So here’s the real question about the Tuesday ceremony in Amsterdam in which Queen Beatrix abdicated and passed the robe (they don’t wear crowns) to her son, Willem-Alexander, who just turned 46: Did Britain's Prince Charles, who was in attendance, look on and think, "How much longer before I get my turn to be king?"
Certainly, he could be forgiven for envying the Dutch monarchs’ tradition of retiring off the throne, as they have tended to do in the short 200 years that the monarchy has existed as a reigning presence in the Netherlands.
The most stunning thing about Willem-Alexander’s accession is that he’s a guy. His predecessors have been his mother, his grandmother and his great-grandmother. Beatrix, who held the title for 33 years, relinquished it at the age of 75 — downright youngish for European royals — and made her son the youngest reigning sovereign on the Continent.
She signed an act of abdication, followed by smiles and kisses all around, singing and lots of photos and video footage of everyone looking healthy and happy. It seemed more like a wedding than the grave passing on of power after the painful loss of a parent. (In fact, in Britain, the heir to the throne accedes immediately after the death of a king or queen, but the festive coronation is put off for months to allow for a period of mourning before a party-like occasion.)
There was some criticism from animal welfare advocates about the new king's ermine-lined robe that he donned for his investiture, but Willem-Alexander sought to quell that by saying the robe was really old and not newly made of newly killed ... well, you get the idea. (Still, a questionable costuming choice.)
Mostly, though, the Dutch celebrated. My friend and colleague, Times columnist Gale Holland, who is visiting Amsterdam, tells me that the city was the scene of one big street party, complete with people selling sausages outside their homes.
Watching all that, Charles, who is 64, graying and about to be a grandfather, may be wondering if the Dutch have a more sensible approach to royal optional term limits.
Or maybe he knows better than to let his mind go there. The 1,000-year monarchy of England is steeped in tradition and the belief that one is anointed to be head of state and church. (The Dutch don’t see it like that.) Of course, the monarch of Britain doesn’t rule the people or make policy or get the country into or out of wars. But certainly Queen Elizabeth II sees her duties as those of an exalted figurehead, and she’s taken them seriously, famously making a radio announcement upon the death of her father, the king, that she would devote herself to the service of her country for her entire life.
That was slightly more than 61 years ago. Now 87, she has given no indication that she’s done with the job. And she comes from hardy stock.

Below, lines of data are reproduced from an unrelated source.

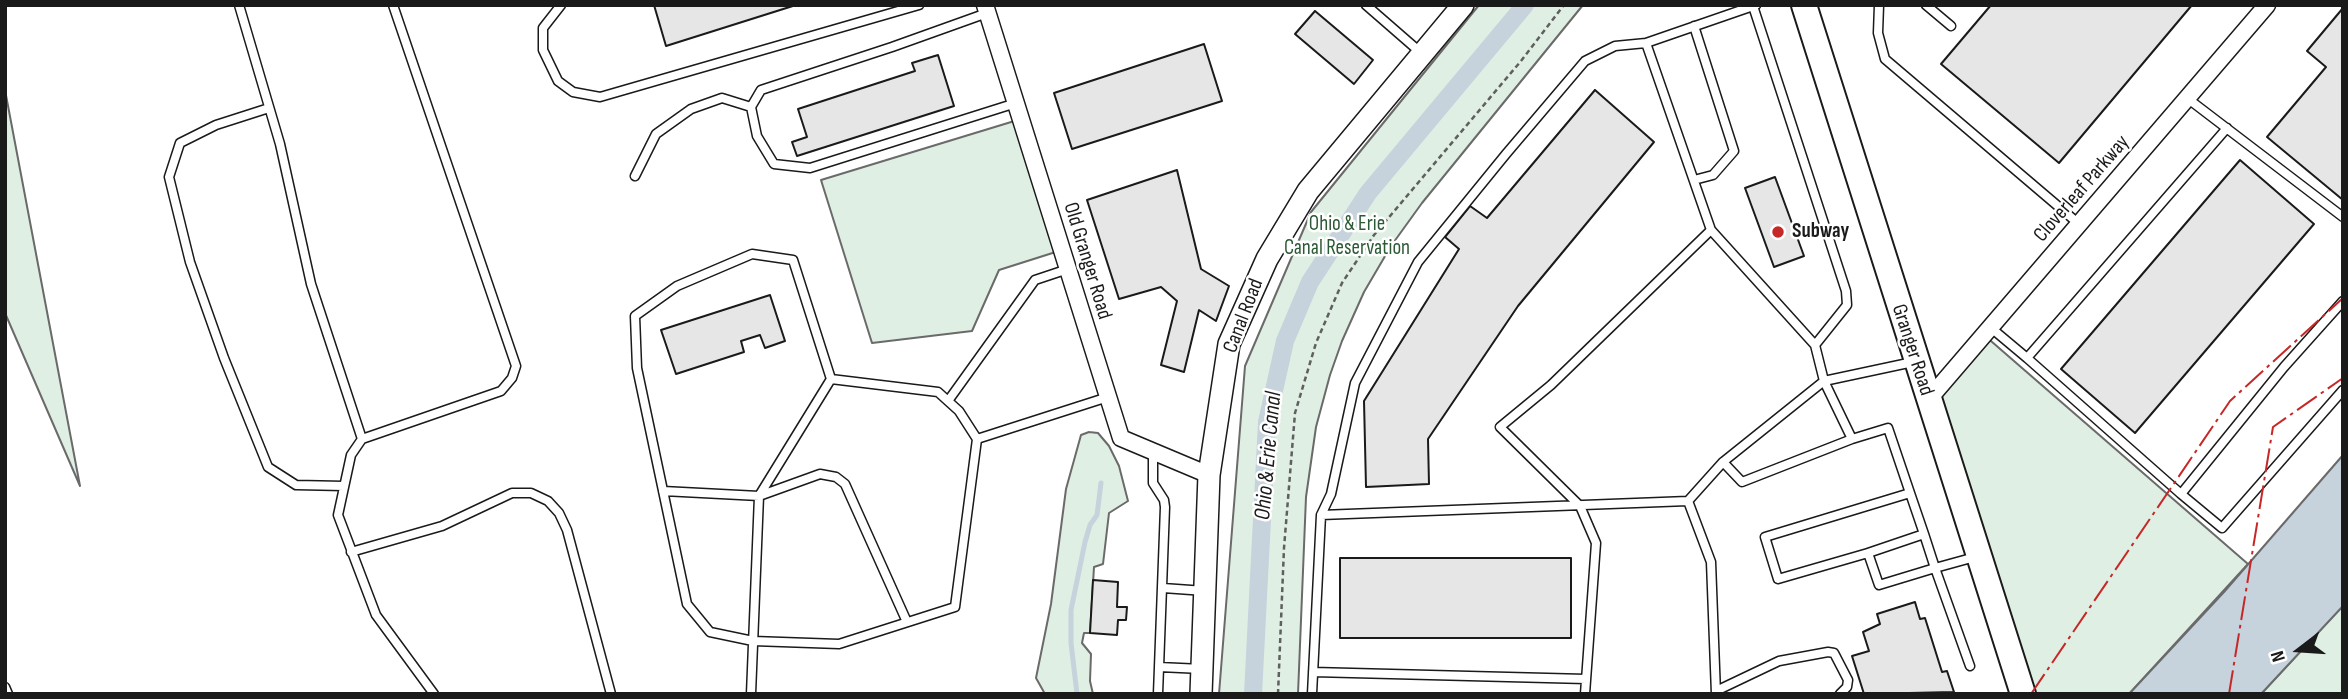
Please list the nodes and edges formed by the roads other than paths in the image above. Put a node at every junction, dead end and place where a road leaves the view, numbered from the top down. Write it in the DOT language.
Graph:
graph roads {
  1 [pos="239,5"];
  2 [pos="393,5"];
  3 [pos="561,5"];
  4 [pos="919,5"];
  5 [pos="1366,5"];
  6 [pos="1463,5"];
  7 [pos="1804,5"];
  8 [pos="1880,5"];
  9 [pos="1926,5"];
  10 [pos="2267,5"];
  11 [pos="1754,6"];
  12 [pos="986,9"];
  13 [pos="1694,26"];
  14 [pos="1951,26"];
  15 [pos="1646,43"];
  16 [pos="1422,54"];
  17 [pos="2188,98"];
  18 [pos="1016,103"];
  19 [pos="751,107"];
  20 [pos="269,108"];
  21 [pos="2227,128"];
  22 [pos="635,176"];
  23 [pos="1694,180"];
  24 [pos="2343,217"];
  25 [pos="2079,224"];
  26 [pos="1711,230"];
  27 [pos="1068,269"];
  28 [pos="2343,301"];
  29 [pos="1990,327"];
  30 [pos="1815,345"];
  31 [pos="2028,358"];
  32 [pos="1916,361"];
  33 [pos="831,379"];
  34 [pos="1824,381"];
  35 [pos="2343,390"];
  36 [pos="1108,397"];
  37 [pos="1928,400"];
  38 [pos="948,401"];
  39 [pos="362,439"];
  40 [pos="977,439"];
  41 [pos="1852,439"];
  42 [pos="1153,452"];
  43 [pos="1723,462"];
  44 [pos="1209,475"];
  45 [pos="344,486"];
  46 [pos="663,492"];
  47 [pos="1910,493"];
  48 [pos="2181,494"];
  49 [pos="759,496"];
  50 [pos="1688,501"];
  51 [pos="1580,506"];
  52 [pos="1321,515"];
  53 [pos="1924,534"];
  54 [pos="351,552"];
  55 [pos="1868,553"];
  56 [pos="1978,556"];
  57 [pos="1935,568"];
  58 [pos="1163,588"];
  59 [pos="1205,592"];
  60 [pos="907,622"];
  61 [pos="753,641"];
  62 [pos="1970,666"];
  63 [pos="1159,667"];
  64 [pos="1202,669"];
  65 [pos="1313,672"];
  66 [pos="1586,679"];
  67 [pos="5,687"];
  68 [pos="1716,692"];
  69 [pos="8,694"];
  70 [pos="434,694"];
  71 [pos="611,694"];
  72 [pos="751,694"];
  73 [pos="1158,694"];
  74 [pos="1201,694"];
  75 [pos="1312,694"];
  76 [pos="1585,694"];
  77 [pos="1840,694"];
  78 [pos="2023,694"];
  1 -- 20 [label="lane"];
  2 -- 39 [label="lane"];
  3 -- 4 [label="lane"];
  5 -- 16 [label="lane"];
  6 -- 16 [label="street, Canal Road"];
  7 -- 32 [label="main road, Granger Road"];
  8 -- 25 [label="lane"];
  9 -- 14 [label="lane"];
  10 -- 17 [label="street, Cloverleaf Parkway"];
  11 -- 13 [label="lane"];
  11 -- 30 [label="lane"];
  12 -- 18 [label="street, Old Granger Road"];
  12 -- 19 [label="lane"];
  13 -- 15 [label="lane"];
  13 -- 23 [label="lane"];
  15 -- 23 [label="lane"];
  15 -- 52 [label="lane"];
  16 -- 44 [label="street, Canal Road"];
  17 -- 21 [label="lane"];
  17 -- 25 [label="street, Cloverleaf Parkway"];
  18 -- 19 [label="lane"];
  18 -- 27 [label="street, Old Granger Road"];
  19 -- 22 [label="lane"];
  20 -- 39 [label="lane"];
  20 -- 45 [label="lane"];
  21 -- 24 [label="lane"];
  21 -- 31 [label="lane"];
  23 -- 26 [label="lane"];
  25 -- 29 [label="street, Cloverleaf Parkway"];
  26 -- 30 [label="lane"];
  26 -- 51 [label="lane"];
  27 -- 36 [label="street, Old Granger Road"];
  27 -- 38 [label="lane"];
  28 -- 48 [label="lane"];
  29 -- 31 [label="lane"];
  29 -- 37 [label="street, Cloverleaf Parkway"];
  30 -- 34 [label="lane"];
  31 -- 48 [label="lane"];
  32 -- 34 [label="lane"];
  32 -- 37 [label="main road, Granger Road"];
  33 -- 38 [label="lane"];
  33 -- 46 [label="lane"];
  33 -- 49 [label="lane"];
  34 -- 41 [label="lane"];
  34 -- 43 [label="lane"];
  35 -- 48 [label="lane"];
  36 -- 40 [label="lane"];
  36 -- 42 [label="street, Old Granger Road"];
  37 -- 56 [label="main road, Granger Road"];
  38 -- 40 [label="lane"];
  39 -- 45 [label="lane"];
  40 -- 60 [label="lane"];
  41 -- 43 [label="lane"];
  41 -- 47 [label="lane"];
  42 -- 44 [label="street, Old Granger Road"];
  42 -- 58 [label="lane"];
  43 -- 50 [label="lane"];
  44 -- 59 [label="street, Canal Road"];
  45 -- 54 [label="lane"];
  46 -- 49 [label="lane"];
  46 -- 61 [label="lane"];
  47 -- 53 [label="lane"];
  47 -- 55 [label="lane"];
  49 -- 60 [label="lane"];
  49 -- 61 [label="lane"];
  50 -- 51 [label="lane"];
  50 -- 68 [label="lane"];
  51 -- 52 [label="lane"];
  51 -- 66 [label="lane"];
  52 -- 65 [label="lane"];
  53 -- 55 [label="lane"];
  53 -- 57 [label="lane"];
  54 -- 70 [label="lane"];
  54 -- 71 [label="lane"];
  55 -- 57 [label="lane"];
  56 -- 57 [label="lane"];
  56 -- 78 [label="main road, Granger Road"];
  57 -- 62 [label="lane"];
  58 -- 59 [label="lane"];
  58 -- 63 [label="lane"];
  59 -- 64 [label="street, Canal Road"];
  60 -- 61 [label="lane"];
  61 -- 72 [label="lane"];
  63 -- 64 [label="lane"];
  63 -- 73 [label="lane"];
  64 -- 74 [label="street, Canal Road"];
  65 -- 66 [label="lane"];
  65 -- 75 [label="lane"];
  66 -- 76 [label="lane"];
  67 -- 69 [label="lane"];
  68 -- 77 [label="lane"];
}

Last year she stood for hours on the royal barge during a rain-soaked and tedious outdoor tribute to her 60 years on the throne, then followed that up with a nicely done cameo as herself in a James Bond film spoof for the opening of the Summer Olympics in London.
Surely no one would hold it against her if she entertained the possibility of abdicating and spending some time in retirement. (OK, someone would object, but many would not.)When it comes to Britain, abdication does have the tainted association with King Edward VIII giving up the throne to marry an American divorcee and then living out his life as a pampered jet-setter.
But this is a new age. Even the pope resigned this year, and that was hardly seen as irresponsible. If anyone could abdicate and not have it considered a blemish on the historical record, Elizabeth could.
That said, if she wants to keep being monarch, no one should complain. Frankly, I think Elizabeth is modern enough to consider a kind of honorable abdication in the next few years — deciding that she’s fulfilled her promise to the British people and allowing her eldest son to have a go at it before he, himself, is elderly.
I wouldn’t be surprised if Charles thinks that too.